Why I Give by Nan Madding, Volunteer & GEM
To pass through mourning is to emerge into a new reality. It is a hard-won education that grief provides for us, and in this season of newness – bulbs breaking through, daylight hours returning, weddings being announced - sometimes you need a safe place to land and a gentle ear to just listen. Treasure those people who show up for you, who know mourning is not a “one and done” event.
You can love your life and your people and still feel the strange, lingering ache of loneliness in your bones. I have stood in rooms and been startled by this feeling lodged in my heart without invitation: It can be terrifying to feel the singular loneliness of feeling deeply unknown. You may feel weary of being brave, wondering what else you could have done, when will the grief subside. It’s strange how the world, your day, can feel like a minefield. No one trips over mountains - it is the small pebble that causes you to stumble.

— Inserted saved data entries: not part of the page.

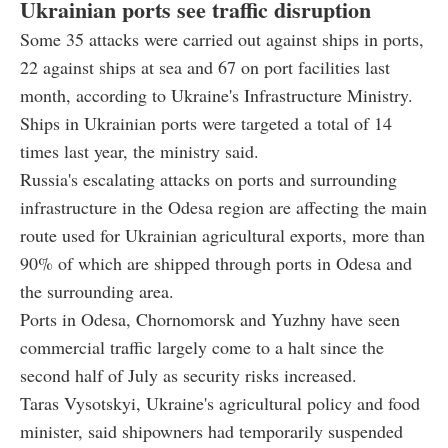
Ukrainian ports see traffic disruption
Some 35 attacks were carried out against ships in ports,
22 against ships at sea and 67 on port facilities last
month, according to Ukraine's Infrastructure Ministry.
Ships in Ukrainian ports were targeted a total of 14
times last year, the ministry said.
Russia's escalating attacks on ports and surrounding
infrastructure in the Odesa region are affecting the main
route used for Ukrainian agricultural exports, more than
90% of which are shipped through ports in Odesa and
the surrounding area.
Ports in Odesa, Chornomorsk and Yuzhny have seen
commercial traffic largely come to a halt since the
second half of July as security risks increased.
Taras Vysotskyi, Ukraine's agricultural policy and food
minister, said shipowners had temporarily suspended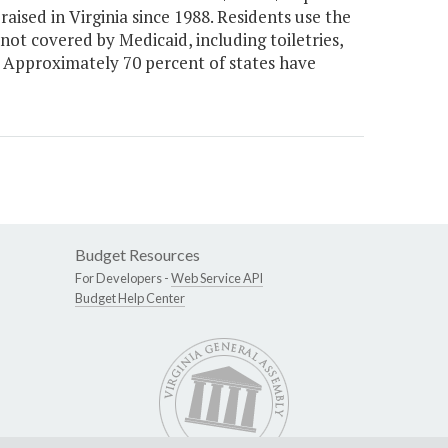
ised in Virginia since 1988. Residents use the
ot covered by Medicaid, including toiletries,
c. Approximately 70 percent of states have
Budget Resources
For Developers -
Web Service API
Budget Help Center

The poverty that’s most easily forgotten but most deeply felt is the poverty of friendship. It seems like these days more than ever, we’re all just looking for safe places. We are all parched for safe people. I think about a friendship of many years. I knew when I met her we would be a safe place for one another – a “Stego”. I was welcome any way I showed up. Elated, melancholy, hysterical – needing to lay my soul bare. No judgement, always acceptance. When my fiancé died in an auto accident, I called her and she boarded a plane. One leg in a cast, using crutches, she listened to my heart for a week and walked me through things I didn’t think I could face. She remained my stego until she was no more.
Stego – shorthand for “I’ll be your safe place.” It is a Greek word that comes from that verse “Love bears all things.” Love stegos all things. Stego literally means a thatch roof. Love bears all things like a roof bears the wind and sun and rain. Love is a roof. Stego – it’s shorthand for I’ll be like a roof, like a home to you. I’ll be a safe place when you feel you have no place. The world may feel broken and the headlines may feel loud, but there are people who stop the winds, who are a roof, who are stegos in the storms.